In contrast to his model-based approach, another cornerstone of his doctoral research focused on better harnessing and integrating existing sources of data to improve public health surveillance. Recently published in JAMA Network Open, this work specifically leveraged clinical data from health information exchanges and open government data to foster a learning public health system, wherein near real-time data-driven insights are integrated to inform, evaluate, and adapt public health strategies.

“Current public health reporting systems and data infrastructures are highly fragmented and lack timely, comprehensive data, resulting in limited surveillance capacity,” said Reyes Nieva. “Our approach embraces the key hallmarks of infectious disease surveillance in the era of big data —volume, variety, velocity, and value—and operates at a scale commensurate with regional public health agencies while enabling analyses not typically possible with traditional public health reporting.”
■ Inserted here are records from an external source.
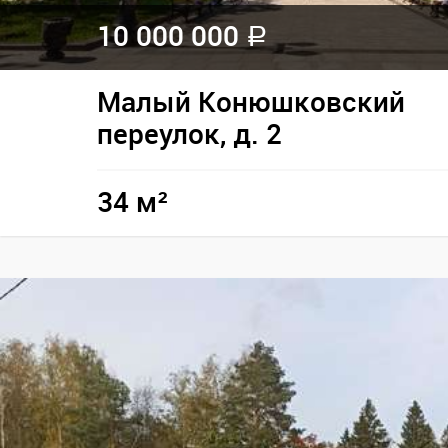
10 000 000
a
Малый Конюшковский
переулок, д. 2
34 м²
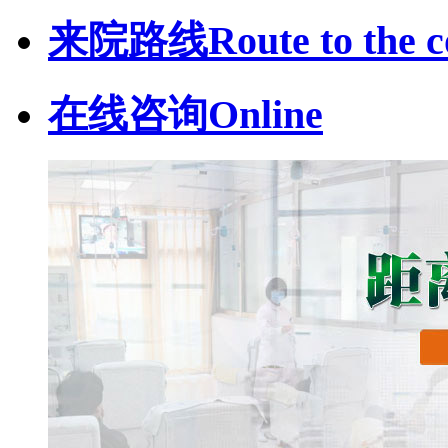
来院路线
Route to the c
在线咨询
Online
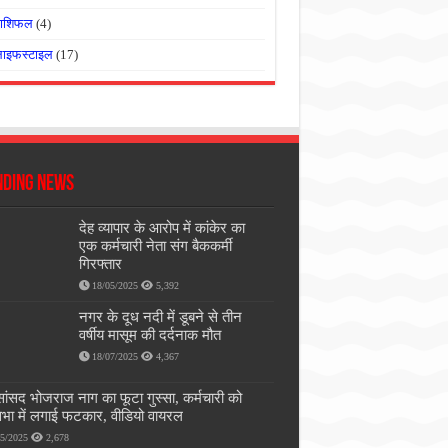
राशिफल
(4)
लाइफस्टाइल
(17)
nding News
देह व्यापार के आरोप में कांकेर का
एक कर्मचारी नेता संग बैककर्मी
गिरफ्तार
18/05/2025
5,392
नगर के दूध नदी में डूबने से तीन
वर्षीय मासूम की दर्दनाक मौत
18/07/2025
4,367
सांसद भोजराज नाग का फूटा गुस्सा, कर्मचारी को
भा में लगाई फटकार, वीडियो वायरल
05/2025
2,678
By analyzing harmonized EHRs for nearly five million patients across multiple major New York City healthcare systems, Reyes Nieva and colleagues identified critical gaps in routine screening practices and resource allocation for multiple infectious diseases. His work vividly demonstrates how informatics can enable more responsive and precise public health strategies to identify nuanced patterns of disease risk and healthcare needs.

Leveraging OMOP for Scalable Data Integration

Harry Reyes Nieva presents at the 2025 OHDSI Global Symposium. Photo courtesy of Rownan Coolbaugh.
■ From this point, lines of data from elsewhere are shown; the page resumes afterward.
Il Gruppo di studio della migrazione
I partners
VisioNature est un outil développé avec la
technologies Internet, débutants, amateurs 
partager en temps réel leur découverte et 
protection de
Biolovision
To perform his work on learning public health systems, Reyes Nieva first had to address the complex task of harmonizing EHR data across multiple healthcare institutions. Fortunately, a globally recognized standard—coordinated within Columbia’s Department of Biomedical Informatics—provided the necessary framework. The Observational Medical Outcomes Partnership (OMOP) Common Data Model, which underpins all global research within the Columbia-led Observational Health Data Sciences and Informatics (OHDSI) community, standardized the EHR data for his large-scale analysis.

This foundational tool was instrumental in Reyes Nieva’s research, just as it has been for the 4,200+ collaborators within OHDSI. Looking back, he wishes he had leveraged OHDSI’s resources earlier in his research journey at Columbia, but now he is committed to helping others benefit from its tools, methods, and global research network. Recently, he took on a co-lead role in the Early-Stage Researchers workgroup—one step in what he hopes will be a long career of mentorship in academia.

“I love mentorship,” he said. “I’ve mentored prior to and throughout my PhD. It has always been important to me. The research is first and foremost, but a big part of the research is mentoring that next group of trainees. Engaging them early on in their careers and ensuring they are trained in OHDSI’s collaborative frameworks and open standards will also be vital to scaling AI tools effectively across health systems and countries. I’m also eager to expand OHDSI’s reach to regions of the world where OHDSI does not yet have a major presence and where its ability to leapfrog innovation and improvements in care are vitally needed.” 

A Global Vision to Bridge AI and Public Good

Looking ahead—with an eye toward eventually leading his own research lab—OHDSI’s global footprint and core values of innovation, reproducibility, community, collaboration, openness, and beneficence are well aligned with Reyes Nieva’s ethos and vision for his future career. Bringing his expertise in AI, biomedical informatics, and public health to bear, his recent appointment as a postdoctoral research scientist at Columbia’s Division of Infectious Diseases positions him strategically to bridge AI innovation with transformative public health action. One of his upcoming collaborations with technical leads in disease surveillance at the World Health Organization illustrates his commitment to applying advanced informatics and AI to strengthen health information systems worldwide. Above all, as Dr. Reyes Nieva remarked, his career is clearly driven by a central guiding principle, “technology achieves its highest purpose when it directly improves human lives.”